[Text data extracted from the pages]

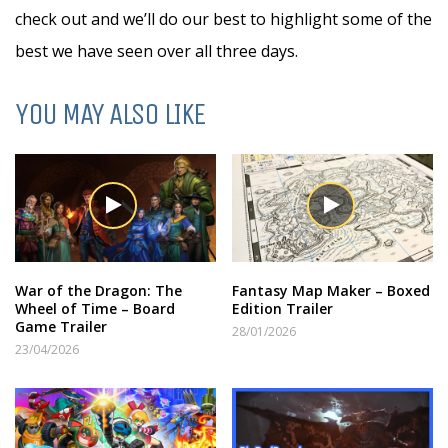
check out and we’ll do our best to highlight some of the
best we have seen over all three days.
YOU MAY ALSO LIKE
War of the Dragon: The
Fantasy Map Maker – Boxed
Wheel of Time – Board
Edition Trailer
Game Trailer
28/01/2026
23/04/2026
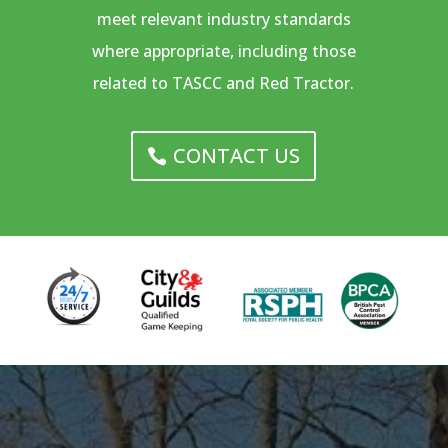
meet relevant industry standards
where appropriate, including those
related to TASCC and Red Tractor.
CONTACT US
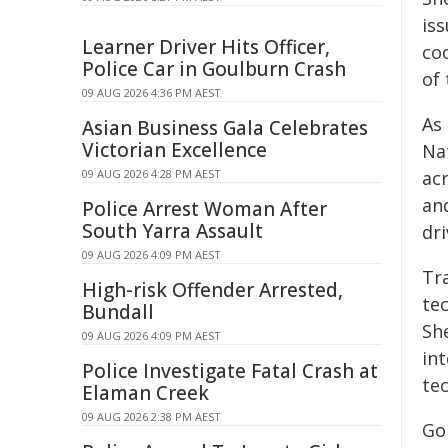
iss
Learner Driver Hits Officer,
co
Police Car in Goulburn Crash
of
09 AUG 2026 4:36 PM AEST
As
Asian Business Gala Celebrates
Victorian Excellence
Nat
09 AUG 2026 4:28 PM AEST
acr
an
Police Arrest Woman After
South Yarra Assault
dr
09 AUG 2026 4:09 PM AEST
Tr
High-risk Offender Arrested,
te
Bundall
Sh
09 AUG 2026 4:09 PM AEST
in
Police Investigate Fatal Crash at
te
Elaman Creek
09 AUG 2026 2:38 PM AEST
Go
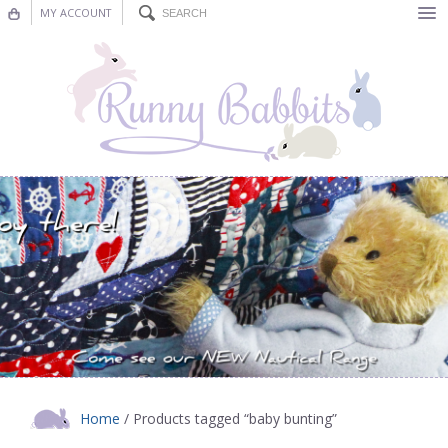
MY ACCOUNT
Bunting
Nursery Decor
Decorations
Nursery Pictures
Blog
Home
/ Products tagged “baby bunting”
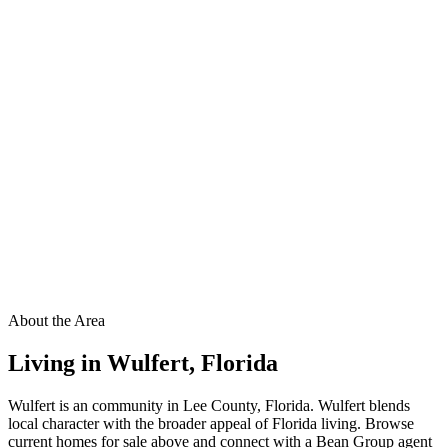
About the Area
Living in
Wulfert
,
Florida
Wulfert is an community in Lee County, Florida. Wulfert blends
local character with the broader appeal of Florida living. Browse
current homes for sale above and connect with a Bean Group agent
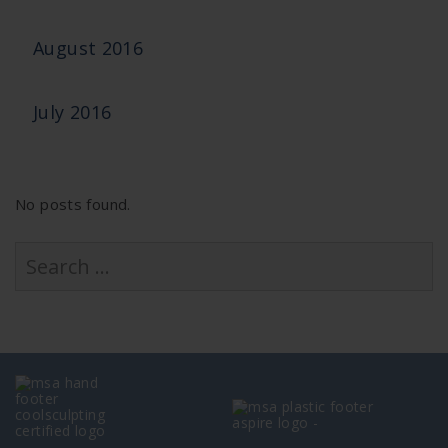
August 2016
July 2016
No posts found.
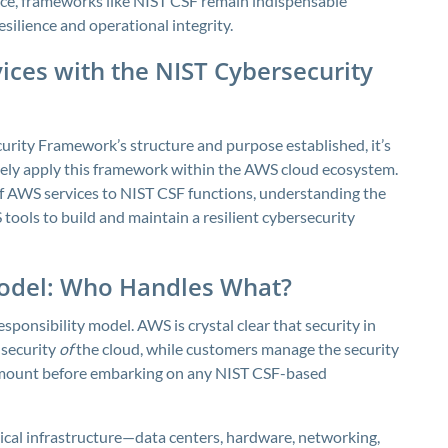
ce, frameworks like NIST CSF remain indispensable
ilience and operational integrity.
ices with the NIST Cybersecurity
urity Framework’s structure and purpose established, it’s
tely apply this framework within the AWS cloud ecosystem.
of AWS services to NIST CSF functions, understanding the
tools to build and maintain a resilient cybersecurity
Model: Who Handles What?
sponsibility model. AWS is crystal clear that security in
 security
of
the cloud, while customers manage the security
ramount before embarking on any NIST CSF-based
ical infrastructure—data centers, hardware, networking,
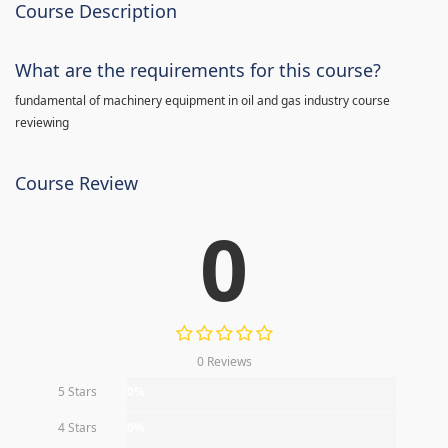
Course Description
What are the requirements for this course?
fundamental of machinery equipment in oil and gas industry course
reviewing
Course Review
0
0 Reviews
5 Stars
0%
4 Stars
0%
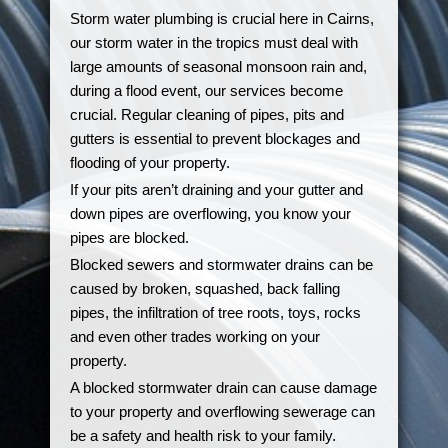
Storm water plumbing is crucial here in Cairns,
our storm water in the tropics must deal with
large amounts of seasonal monsoon rain and,
during a flood event, our services become
crucial. Regular cleaning of pipes, pits and
gutters is essential to prevent blockages and
flooding of your property.
If your pits aren’t draining and your gutter and
down pipes are overflowing, you know your
pipes are blocked.
Blocked sewers and stormwater drains can be
caused by broken, squashed, back falling
pipes, the infiltration of tree roots, toys, rocks
and even other trades working on your
property.
A blocked stormwater drain can cause damage
to your property and overflowing sewerage can
be a safety and health risk to your family.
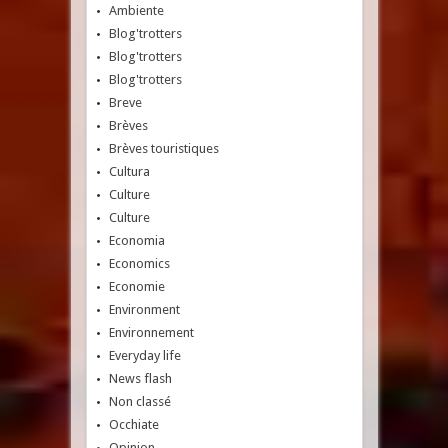
Ambiente
Blog'trotters
Blog'trotters
Blog'trotters
Breve
Brèves
Brèves touristiques
Cultura
Culture
Culture
Economia
Economics
Economie
Environment
Environnement
Everyday life
News flash
Non classé
Occhiate
Opinion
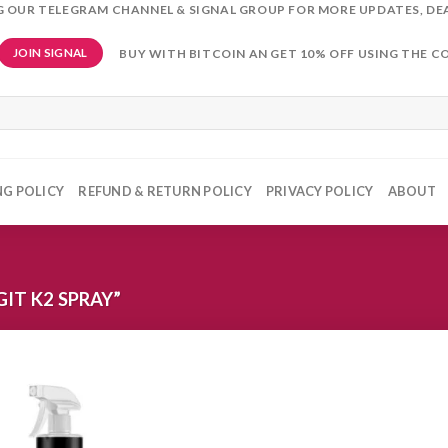
NG OUR TELEGRAM CHANNEL & SIGNAL GROUP FOR MORE UPDATES, DE
BUY WITH BITCOIN AN GET 10% OFF USING THE C
JOIN SIGNAL
NG POLICY
REFUND & RETURN POLICY
PRIVACY POLICY
ABOUT
IT K2 SPRAY”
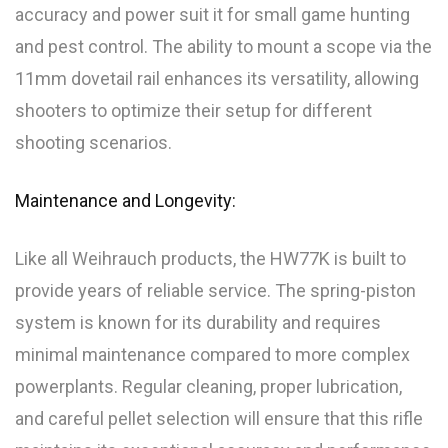
accuracy and power suit it for small game hunting
and pest control. The ability to mount a scope via the
11mm dovetail rail enhances its versatility, allowing
shooters to optimize their setup for different
shooting scenarios.
Maintenance and Longevity:
Like all Weihrauch products, the HW77K is built to
provide years of reliable service. The spring-piston
system is known for its durability and requires
minimal maintenance compared to more complex
powerplants. Regular cleaning, proper lubrication,
and careful pellet selection will ensure that this rifle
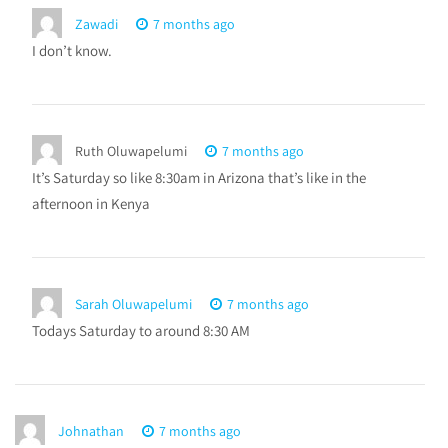
Zawadi
7 months ago
I don’t know.
Ruth Oluwapelumi
7 months ago
It’s Saturday so like 8:30am in Arizona that’s like in the
afternoon in Kenya
Sarah Oluwapelumi
7 months ago
Todays Saturday to around 8:30 AM
Johnathan
7 months ago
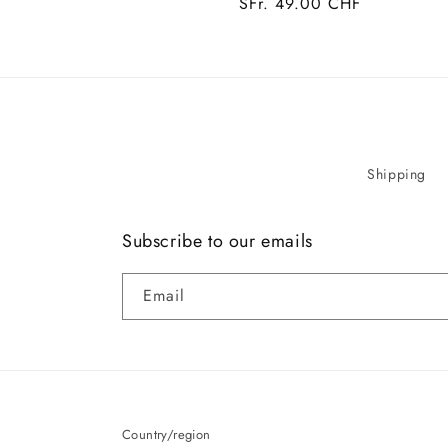
Regular
SFr. 49.00 CHF
price
Shipping
Subscribe to our emails
Email
Country/region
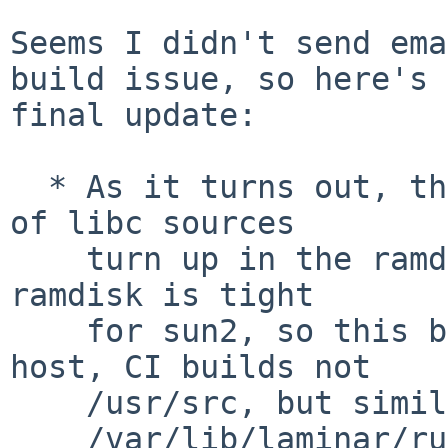
Seems I didn't send ema
build issue, so here's a
final update:

  * As it turns out, the (full path and) filenames 
of libc sources

    turn up in the ramdisk's multicall binary. The 
ramdisk is tight

    for sun2, so this broke with my setup (Linux 
host, CI builds not

    /usr/src, but similar to

    /var/lib/laminar/run/4/netbsd-sun2-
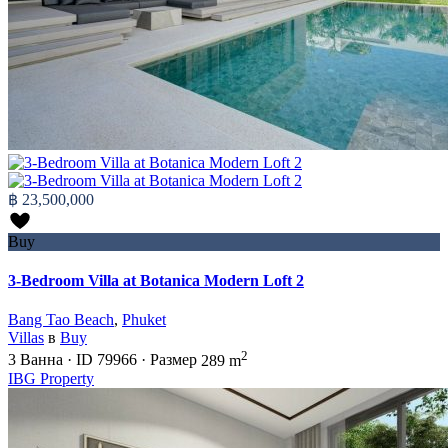
฿ 23,500,000
Buy
3-Bedroom Villa at Botanica Modern Loft 2
Bang Tao Beach
,
Phuket
Villas
в
Buy
2
3
Ванна
·
ID
79966
·
Размер
289 m
IBG Property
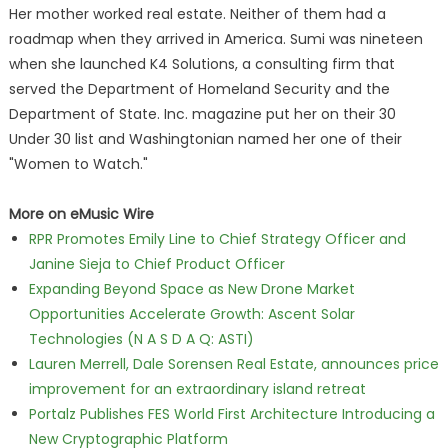
Her mother worked real estate. Neither of them had a
roadmap when they arrived in America. Sumi was nineteen
when she launched K4 Solutions, a consulting firm that
served the Department of Homeland Security and the
Department of State. Inc. magazine put her on their 30
Under 30 list and Washingtonian named her one of their
"Women to Watch."
More on eMusic Wire
RPR Promotes Emily Line to Chief Strategy Officer and
Janine Sieja to Chief Product Officer
Expanding Beyond Space as New Drone Market
Opportunities Accelerate Growth: Ascent Solar
Technologies (N A S D A Q: ASTI)
Lauren Merrell, Dale Sorensen Real Estate, announces price
improvement for an extraordinary island retreat
Portalz Publishes FES World First Architecture Introducing a
New Cryptographic Platform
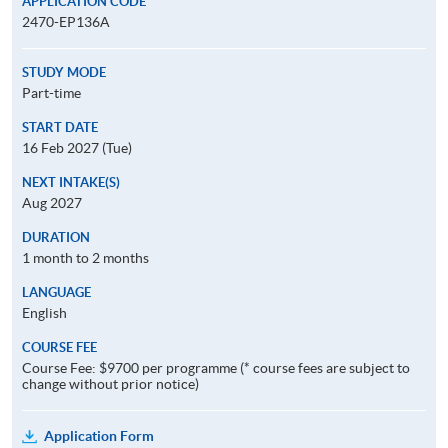
APPLICATION CODE
2470-EP136A
STUDY MODE
Part-time
START DATE
16 Feb 2027 (Tue)
NEXT INTAKE(S)
Aug 2027
DURATION
1 month to 2 months
LANGUAGE
English
COURSE FEE
Course Fee: $9700 per programme (* course fees are subject to
change without prior notice)
Application Form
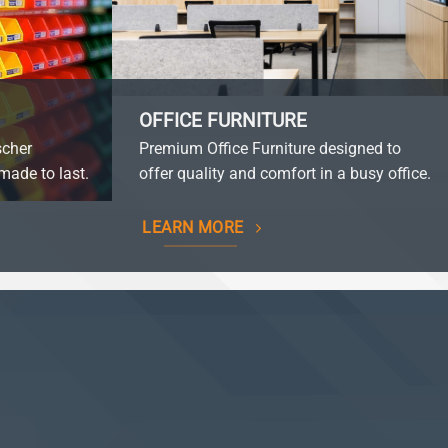
OFFICE FURNITURE
scher
Premium Office Furniture designed to
made to last.
offer quality and comfort in a busy office.
LEARN MORE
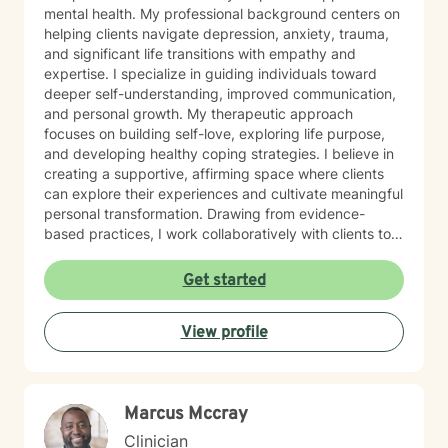
mental health. My professional background centers on
helping clients navigate depression, anxiety, trauma,
and significant life transitions with empathy and
expertise. I specialize in guiding individuals toward
deeper self-understanding, improved communication,
and personal growth. My therapeutic approach
focuses on building self-love, exploring life purpose,
and developing healthy coping strategies. I believe in
creating a supportive, affirming space where clients
can explore their experiences and cultivate meaningful
personal transformation. Drawing from evidence-
based practices, I work collaboratively with clients to
address underlying emotional challenges, strengthen
resilience, and support holistic healing. My
Get started
commitment is to honor each person's unique journey
and provide thoughtful, personalized guidance that
View profile
empowers personal growth and emotional well-being.
Marcus Mccray
Clinician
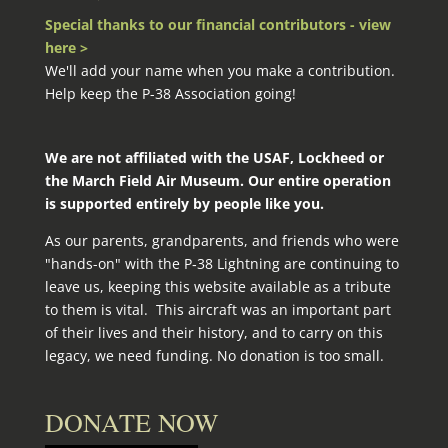
Special thanks to our financial contributors - view
here >
We'll add your name when you make a contribution.
Help keep the P-38 Association going!
We are not affiliated with the USAF, Lockheed or
the March Field Air Museum. Our entire operation
is supported entirely by people like you.
As our parents, grandparents, and friends who were
"hands-on" with the P‑38 Lightning are continuing to
leave us, keeping this website available as a tribute
to them is vital. This aircraft was an important part
of their lives and their history, and to carry on this
legacy, we need funding. No donation is too small.
DONATE NOW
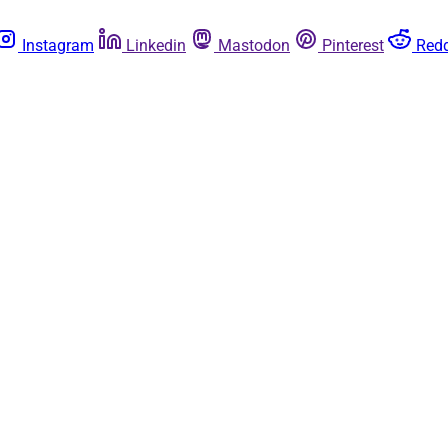
Instagram
Linkedin
Mastodon
Pinterest
Redd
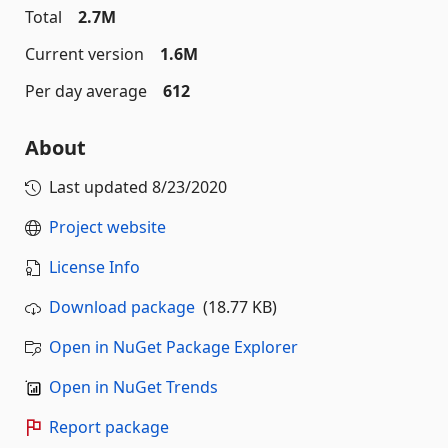
Total
2.7M
Current version
1.6M
Per day average
612
About
Last updated
8/23/2020
Project website
License Info
Download package
(18.77 KB)
Open in NuGet Package Explorer
Open in NuGet Trends
Report package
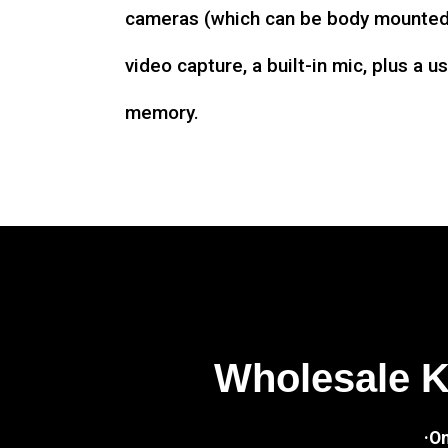
cameras (which can be body mounted)
video capture, a built-in mic, plus a u
memory.
Wholesale 
·O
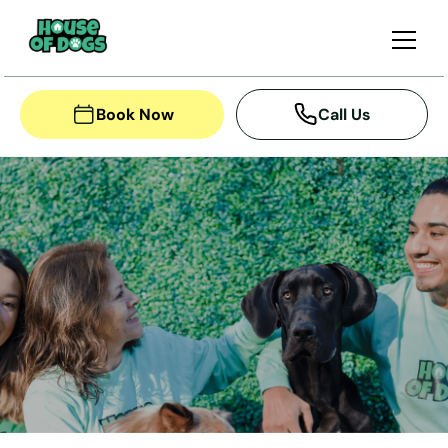
Book Now
Call Us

### Task objective
Starting at the line containing "mental health. My" and continuing through the end of the records, present every line as a Markdown table with the columns Row and Line, skipping any blank lines. Leave out the pictures.

### Answer to the exercise
| Row | Line |
|---|---|
| 1 | mental health. My professional background centers on |
| 2 | helping clients navigate depression, anxiety, trauma, |
| 3 | and significant life transitions with empathy and |
| 4 | expertise. I specialize in guiding individuals toward |
| 5 | deeper self-understanding, improved communication, |
| 6 | and personal growth. My therapeutic approach |
| 7 | focuses on building self-love, exploring life purpose, |
| 8 | and developing healthy coping strategies. I believe in |
| 9 | creating a supportive, affirming space where clients |
| 10 | can explore their experiences and cultivate meaningful |
| 11 | personal transformation. Drawing from evidence- |
| 12 | based practices, I work collaboratively with clients to |
| 13 | address underlying emotional challenges, strengthen |
| 14 | resilience, and support holistic healing. My |
| 15 | Get started |
| 16 | commitment is to honor each person's unique journey |
| 17 | and provide thoughtful, personalized guidance that |
| 18 | View profile |
| 19 | empowers personal growth and emotional well-being. |
| 20 | Marcus Mccray |
| 21 | Clinician |
| 22 | Special thanks to our financial contributors - view |
| 23 | here > |
| 24 | We'll add your name when you make a contribution. |
| 25 | Help keep the P-38 Association going! |
| 26 | We are not affiliated with the USAF, Lockheed or |
| 27 | the March Field Air Museum. Our entire operation |
| 28 | is supported entirely by people like you. |
| 29 | As our parents, grandparents, and friends who were |
| 30 | "hands-on" with the P‑38 Lightning are continuing to |
| 31 | leave us, keeping this website available as a tribute |
| 32 | to them is vital. This aircraft was an important part |
| 33 | of their lives and their history, and to carry on this |
| 34 | legacy, we need funding. No donation is too small. |
| 35 | DONATE NOW |
| 36 | Instagram |
| 37 | Linkedin |
| 38 | Mastodon |
| 39 | Pinterest |
| 40 | Redd |
| 41 | Total |
| 42 | 2.7M |
| 43 | Current version |
| 44 | 1.6M |
| 45 | Per day average |
| 46 | 612 |
| 47 | About |
| 48 | Last updated |
| 49 | 8/23/2020 |
| 50 | Project website |
| 51 | License Info |
| 52 | Download package |
| 53 | (18.77 KB) |
| 54 | Open in NuGet Package Explorer |
| 55 | Open in NuGet Trends |
| 56 | Report package |
| 57 | cameras (which can be body mounted) |
| 58 | video capture, a built-in mic, plus a u |
| 59 | memory. |
| 60 | Wholesale  |
| 61 | ·O |
| 62 | Book Now |
| 63 | Call Us |